** Opening EXCERPTED DATA block **
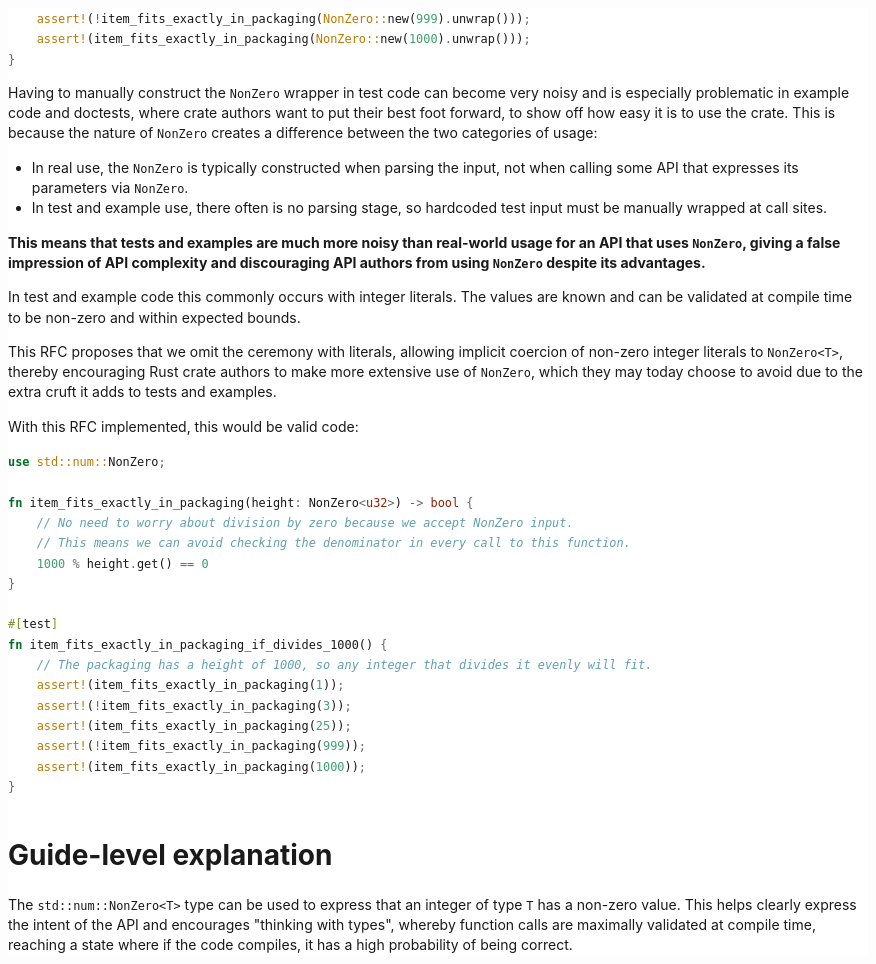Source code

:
 ```rust
    assert!(!item_fits_exactly_in_packaging(NonZero::new(999).unwrap()));
    assert!(item_fits_exactly_in_packaging(NonZero::new(1000).unwrap()));
}
```

Having to manually construct the `NonZero` wrapper in test code can become very noisy and is
especially problematic in example code and doctests, where crate authors want to put their best
foot forward, to show off how easy it is to use the crate. This is because the nature of `NonZero`
creates a difference between the two categories of usage:

* In real use, the `NonZero` is typically constructed when parsing the input, not when calling some
  API that expresses its parameters via `NonZero`.
* In test and example use, there often is no parsing stage, so hardcoded test input must be manually wrapped at
  call sites.

**This means that tests and examples are much more noisy than real-world usage for an API that uses
`NonZero`, giving a false impression of API complexity and discouraging API authors from using
`NonZero` despite its advantages.**

In test and example code this commonly occurs with integer literals. The values are
known and can be validated at compile time to be non-zero and within expected bounds.

This RFC proposes that we omit the ceremony with literals, allowing implicit coercion of non-zero
integer literals to `NonZero<T>`, thereby encouraging Rust crate authors to
make more extensive use of `NonZero`, which they may today choose to avoid due to the extra cruft
it adds to tests and examples.

With this RFC implemented, this would be valid code:

```rust
use std::num::NonZero;

fn item_fits_exactly_in_packaging(height: NonZero<u32>) -> bool {
    // No need to worry about division by zero because we accept NonZero input.
    // This means we can avoid checking the denominator in every call to this function.
    1000 % height.get() == 0
}

#[test]
fn item_fits_exactly_in_packaging_if_divides_1000() {
    // The packaging has a height of 1000, so any integer that divides it evenly will fit.
    assert!(item_fits_exactly_in_packaging(1));
    assert!(!item_fits_exactly_in_packaging(3));
    assert!(item_fits_exactly_in_packaging(25));
    assert!(!item_fits_exactly_in_packaging(999));
    assert!(item_fits_exactly_in_packaging(1000));
}
```

# Guide-level explanation
[guide-level-explanation]: #guide-level-explanation

The `std::num::NonZero<T>` type can be used to express that an integer of type `T` has a non-zero
value. This helps clearly express the intent of the API and encourages "thinking with types",
whereby function calls are maximally validated at compile time, reaching a state where if the code
compiles, it has a high probability of being correct.


[summary]: #summary
[motivation]: #motivation
[reference-level-explanation]: #reference-level-explanation
[drawbacks]: #drawbacks
[rationale-and-alternatives]: #rationale-and-alternatives`
[prior-art]: #prior-art
[unresolved-questions]: #unresolved-questions
[future-possibilities]: #future-possibilities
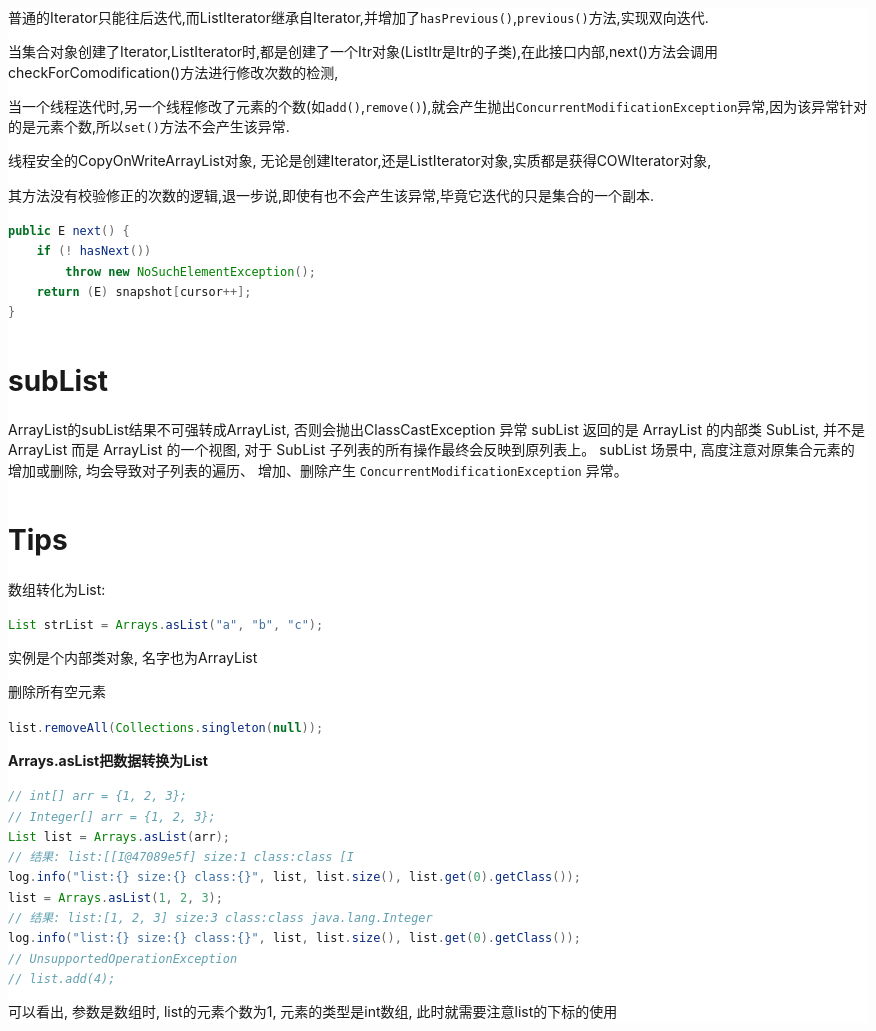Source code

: 普通的Iterator只能往后迭代,而ListIterator继承自Iterator,并增加了`hasPrevious()`,`previous()`方法,实现双向迭代.

当集合对象创建了Iterator,ListIterator时,都是创建了一个Itr对象(ListItr是Itr的子类),在此接口内部,next()方法会调用checkForComodification()方法进行修改次数的检测,

当一个线程迭代时,另一个线程修改了元素的个数(如`add()`,`remove()`),就会产生抛出`ConcurrentModificationException`异常,因为该异常针对的是元素个数,所以`set()`方法不会产生该异常.

线程安全的CopyOnWriteArrayList对象, 无论是创建Iterator,还是ListIterator对象,实质都是获得COWIterator对象,

其方法没有校验修正的次数的逻辑,退一步说,即使有也不会产生该异常,毕竟它迭代的只是集合的一个副本.

```Java
public E next() {
    if (! hasNext())
        throw new NoSuchElementException();
    return (E) snapshot[cursor++];
}
```
# subList

ArrayList的subList结果不可强转成ArrayList, 否则会抛出ClassCastException 异常
subList 返回的是 ArrayList 的内部类 SubList, 并不是 ArrayList 而是 ArrayList 的一个视图, 对于 SubList 子列表的所有操作最终会反映到原列表上。
subList 场景中, 高度注意对原集合元素的增加或删除, 均会导致对子列表的遍历、 增加、删除产生 `ConcurrentModificationException` 异常。

# Tips

数组转化为List:
```Java
List strList = Arrays.asList("a", "b", "c");
```
实例是个内部类对象, 名字也为ArrayList

删除所有空元素
```Java
list.removeAll(Collections.singleton(null));
```

**Arrays.asList把数据转换为List**

```Java
// int[] arr = {1, 2, 3};
// Integer[] arr = {1, 2, 3};
List list = Arrays.asList(arr);
// 结果: list:[[I@47089e5f] size:1 class:class [I
log.info("list:{} size:{} class:{}", list, list.size(), list.get(0).getClass());
list = Arrays.asList(1, 2, 3);
// 结果: list:[1, 2, 3] size:3 class:class java.lang.Integer
log.info("list:{} size:{} class:{}", list, list.size(), list.get(0).getClass());
// UnsupportedOperationException
// list.add(4);
```

可以看出, 参数是数组时, list的元素个数为1, 元素的类型是int数组, 此时就需要注意list的下标的使用
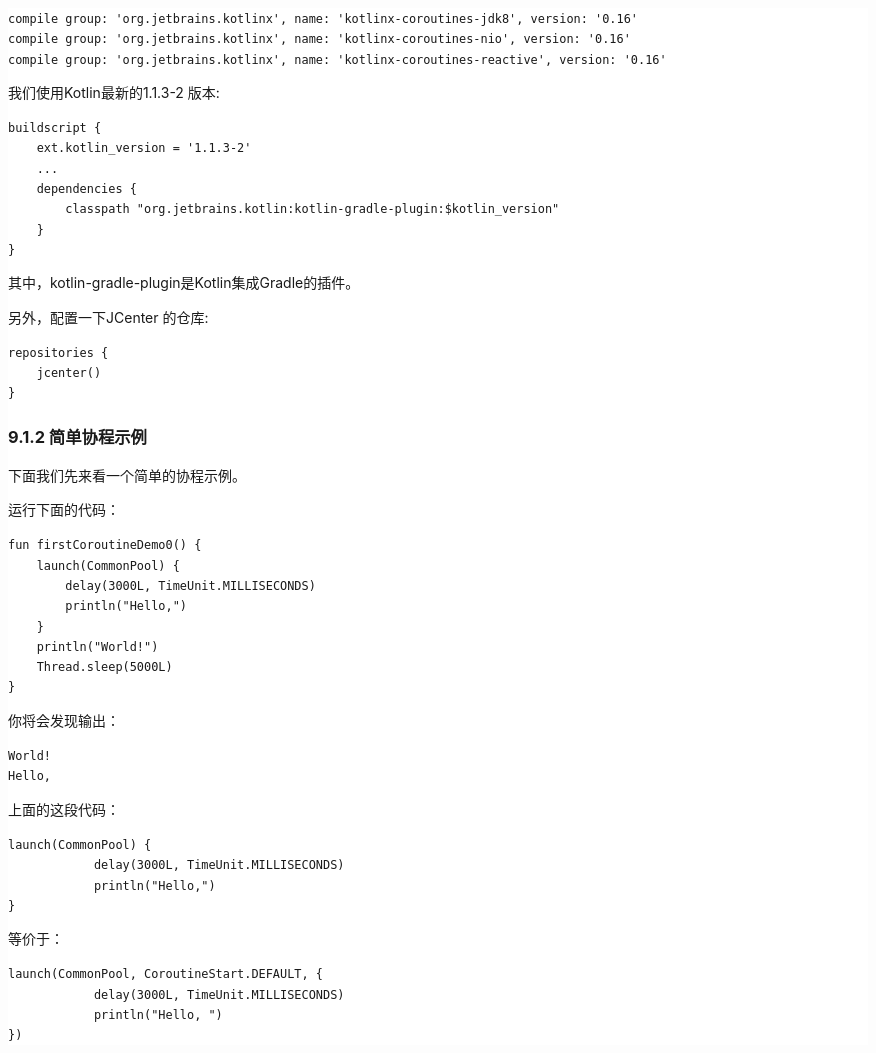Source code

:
 ```
compile group: 'org.jetbrains.kotlinx', name: 'kotlinx-coroutines-jdk8', version: '0.16'
compile group: 'org.jetbrains.kotlinx', name: 'kotlinx-coroutines-nio', version: '0.16'
compile group: 'org.jetbrains.kotlinx', name: 'kotlinx-coroutines-reactive', version: '0.16'
```

我们使用Kotlin最新的1.1.3-2 版本:

```
buildscript {
    ext.kotlin_version = '1.1.3-2'
    ...
    dependencies {
        classpath "org.jetbrains.kotlin:kotlin-gradle-plugin:$kotlin_version"
    }
}
```

其中，kotlin-gradle-plugin是Kotlin集成Gradle的插件。

另外，配置一下JCenter 的仓库:

```
repositories {
    jcenter()
}
```

### 9.1.2 简单协程示例

下面我们先来看一个简单的协程示例。

运行下面的代码：
```
fun firstCoroutineDemo0() {
    launch(CommonPool) {
        delay(3000L, TimeUnit.MILLISECONDS)
        println("Hello,")
    }
    println("World!")
    Thread.sleep(5000L)
}
```
你将会发现输出：
```
World!
Hello,
```

上面的这段代码：
```
launch(CommonPool) {
            delay(3000L, TimeUnit.MILLISECONDS)
            println("Hello,")
}
```
等价于：
```
launch(CommonPool, CoroutineStart.DEFAULT, {
            delay(3000L, TimeUnit.MILLISECONDS)
            println("Hello, ")
})
```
** Closing EXCERPTED DATA block **
## [PROMPT]
From the records above, copy each line that contains the word "name".

## [RESULT FOR THIS TASK]
compile group: 'org.jetbrains.kotlinx', name: 'kotlinx-coroutines-jdk8', version: '0.16'
compile group: 'org.jetbrains.kotlinx', name: 'kotlinx-coroutines-nio', version: '0.16'
compile group: 'org.jetbrains.kotlinx', name: 'kotlinx-coroutines-reactive', version: '0.16'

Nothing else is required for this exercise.